Photo: Ahti Ovaskainen
Finnish Meteorological Institute
The Finnish Meteorological Institute is a service and research facility which provides weather, marine and climate services that are of importance to public safety and business. Road, sea and air traffic, among others, require constant and accurate data on weather and conditions to be able to operate safely and punctually.
The Finnish Meteorological Institute possesses expertise which will be needed in the future for the northernmost reaches of our planet. Indeed, many of the Finnish Meteorological Institute research projects are focused on improving the safety and smooth operation of human activity in the Arctic areas, using smart information and communication technology. The research data produced by the Finnish Meteorological Institute is also needed to support policy-making in climate and environmental issues, as climate change is progressing at a much faster rate in Arctic areas than it is elsewhere in the world.
The Finnish Meteorological Institute already monitors and produces different kinds of observation data from Finland, the Baltic Sea as well as Arctic areas. For example, the National Satellite Data Centre in Sodankylä receives and archives observations that satellites transmit from Finland, Europe and the whole northern hemisphere in nearly real time.

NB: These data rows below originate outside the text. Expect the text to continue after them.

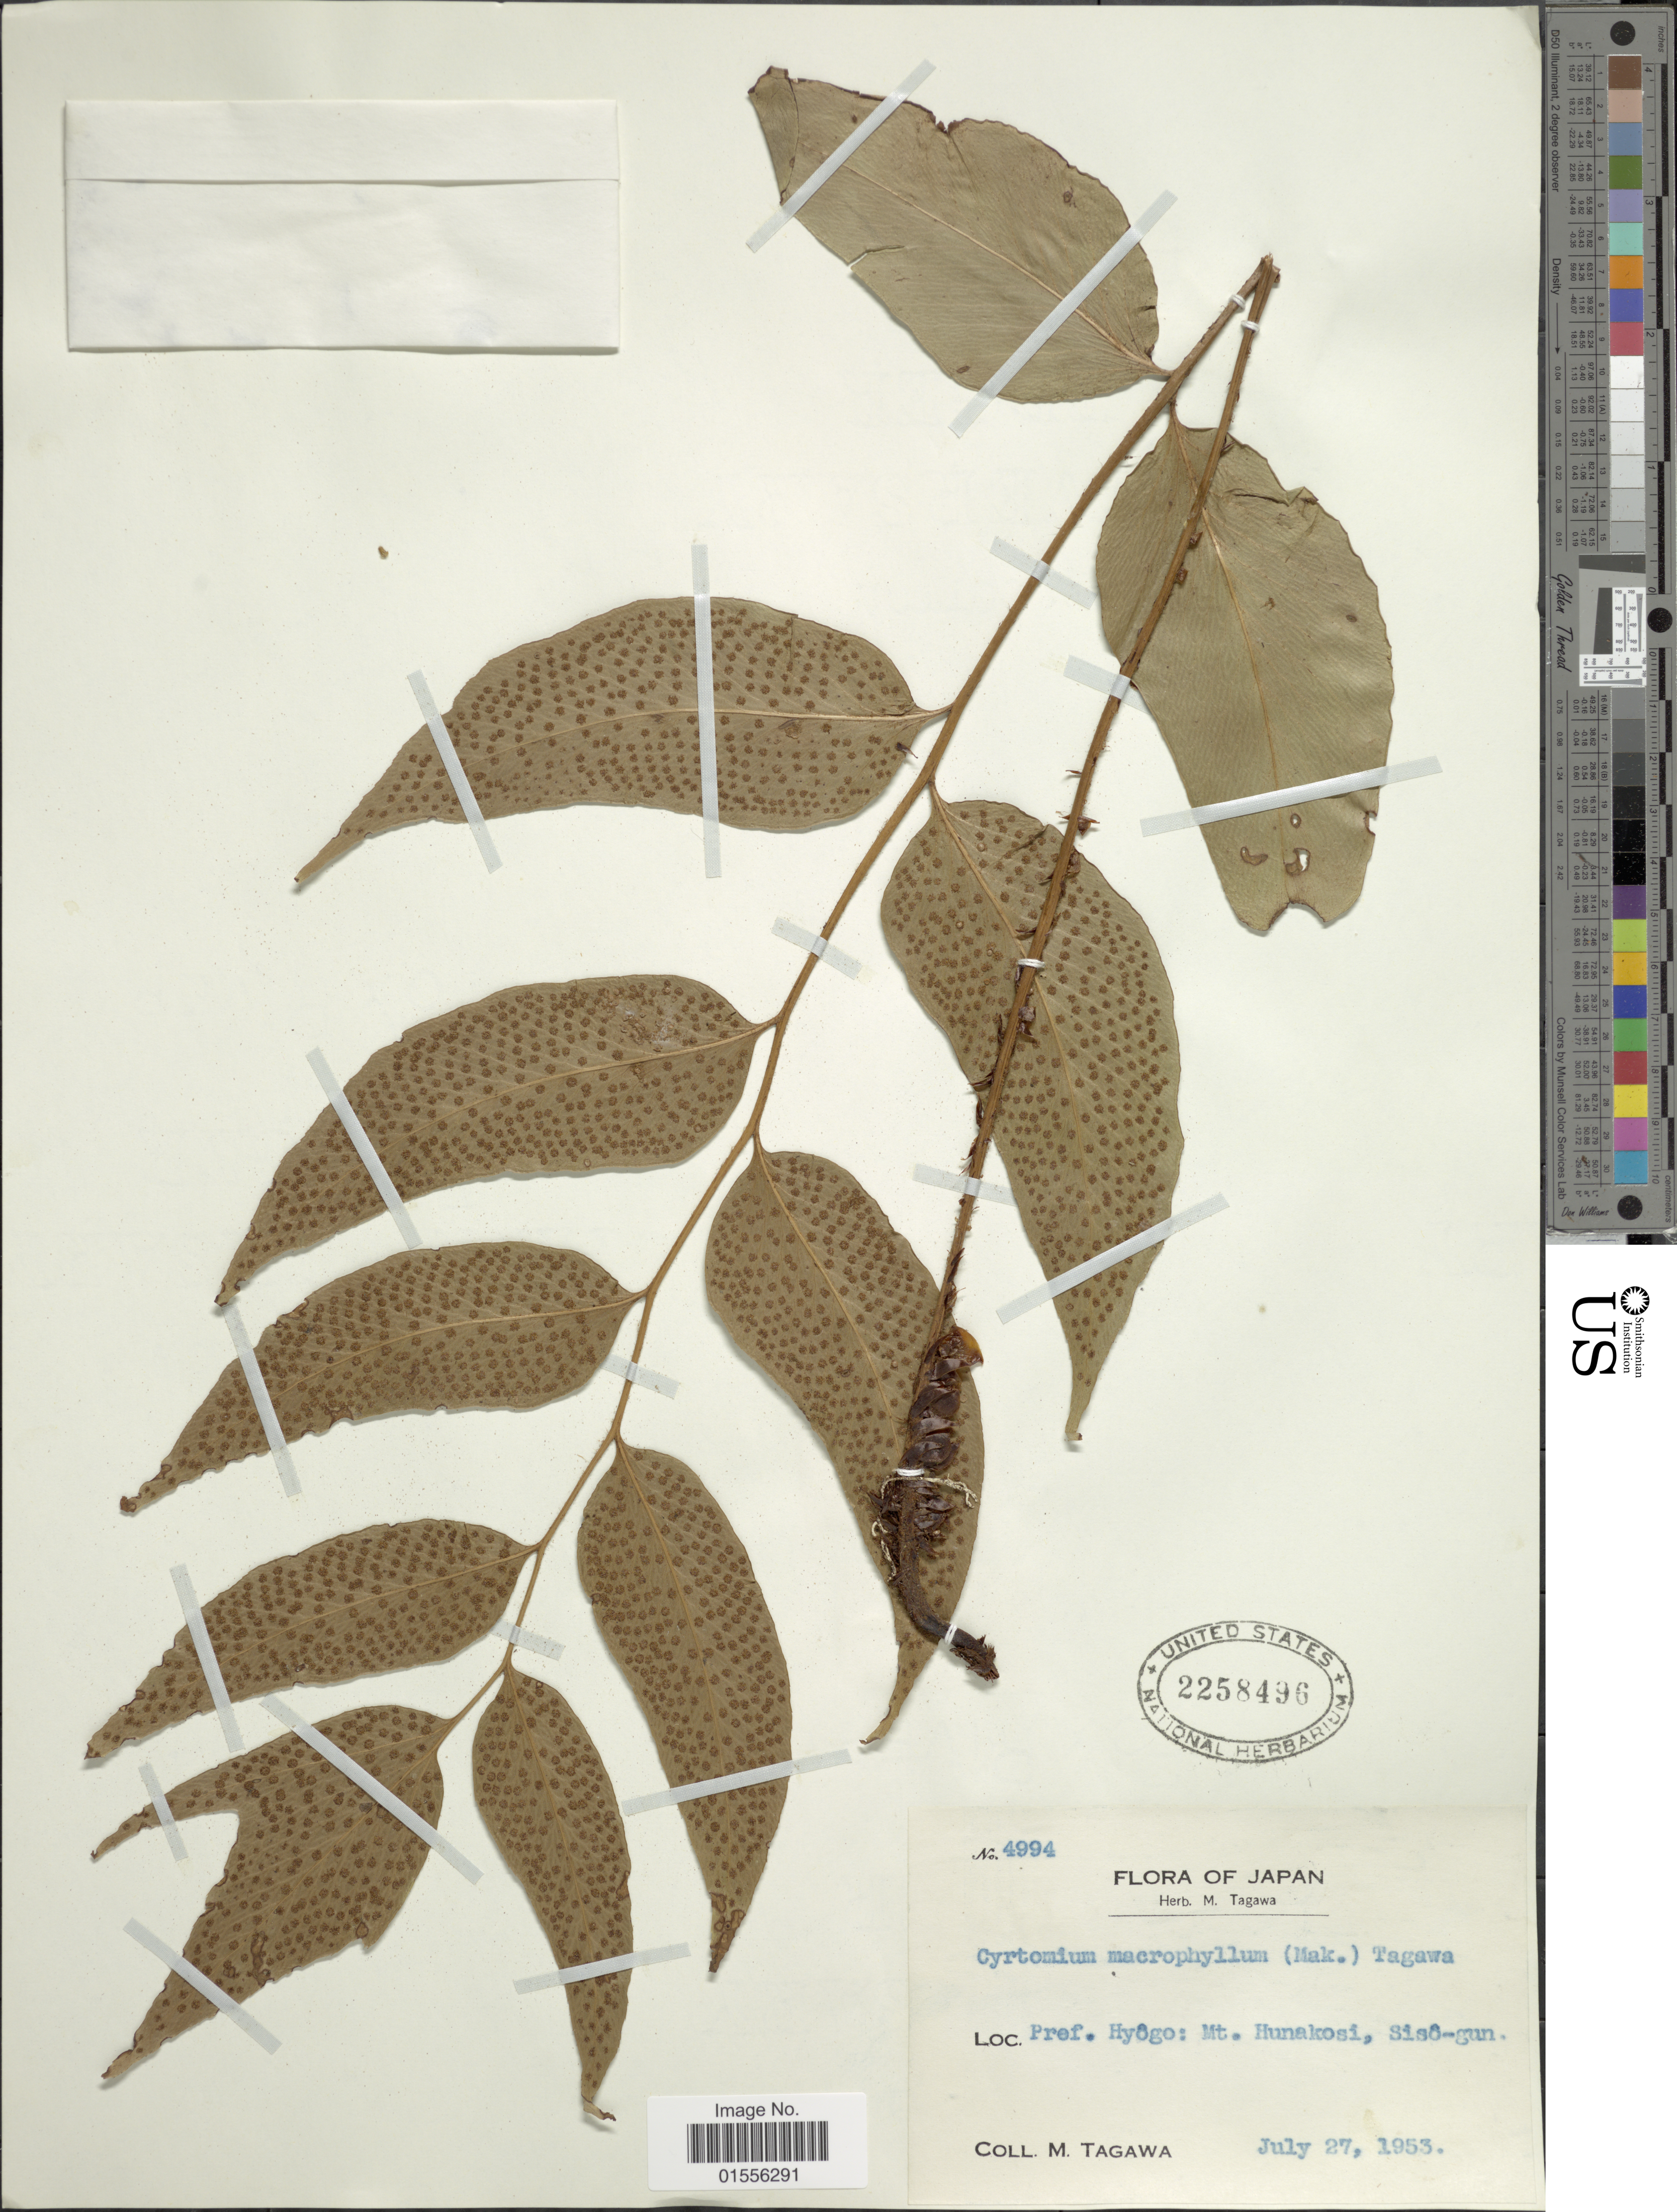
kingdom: Plantae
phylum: Tracheophyta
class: Polypodiopsida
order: Polypodiales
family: Dryopteridaceae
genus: Cyrtomium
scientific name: Cyrtomium macrophyllum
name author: (Makino) Tagawa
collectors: M. Tagawa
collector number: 4994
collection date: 1953-07-27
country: Japan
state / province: Hyogo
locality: Pref. Hyôgo: Mt Hunakosi, Sisô-gun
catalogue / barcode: US 2258496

The data transmitted by satellites is now being used in, among others, northern hemisphere flood prediction systems, ice services and shipping, but satellite data offers limitless possibilities for a wide variety of fields.
The Finnish Meteorological Institute maintains a research station for measuring greenhouse gases in the Pallas-Yllästunturi National Park. The Pallas Atmospheric Research station is studying climate change and its impact on the vulnerable nature of Arctic areas. The climate impacts of fine particulates in the atmosphere, the interaction between particulates and clouds, and air quality are also being studied. The Arctic Research Centre in Sodankylä and Pallas Atmospheric Research station form the Pallas-Sodankylä Global Atmosphere Watch (GAW) station.